┌─ Extracted records
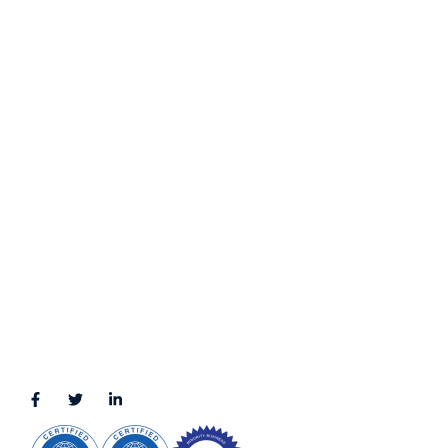
Contact Us
Privacy Policy
Terms & Conditions
LOCATION
11111 Katy Fwy, Suite 910, Houston, TX 77079
2245 Texas Drive, Suite 300, Sugar Land, TX 77479
3010 LBJ Freeway Suite 1200, Dallas, TX 75234-7770
View More
CONNECT WITH US
(888) 391-8184
sales@appmaisters.com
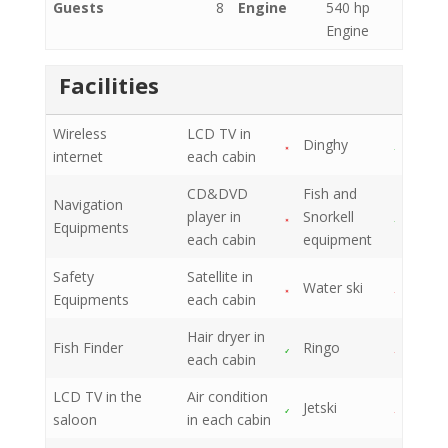
Guests
8
Engine
540 hp
Engine
Facilities
Wireless
LCD TV in
Dinghy
internet
each cabin
CD&DVD
Fish and
Navigation
player in
Snorkell
Equipments
each cabin
equipment
Safety
Satellite in
Water ski
Equipments
each cabin
Hair dryer in
Fish Finder
Ringo
each cabin
LCD TV in the
Air condition
Jetski
saloon
in each cabin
└─
*Your objective*
Your copy should match the data above exactly, apart from the pictures.

*The completed task*
Contact Us
Privacy Policy
Terms & Conditions
LOCATION
11111 Katy Fwy, Suite 910, Houston, TX 77079
2245 Texas Drive, Suite 300, Sugar Land, TX 77479
3010 LBJ Freeway Suite 1200, Dallas, TX 75234-7770
View More
CONNECT WITH US
(888) 391-8184
sales@appmaisters.com
Guests
8
Engine
540 hp
Engine
Facilities
Wireless
LCD TV in
Dinghy
internet
each cabin
CD&DVD
Fish and
Navigation
player in
Snorkell
Equipments
each cabin
equipment
Safety
Satellite in
Water ski
Equipments
each cabin
Hair dryer in
Fish Finder
Ringo
each cabin
LCD TV in the
Air condition
Jetski
saloon
in each cabin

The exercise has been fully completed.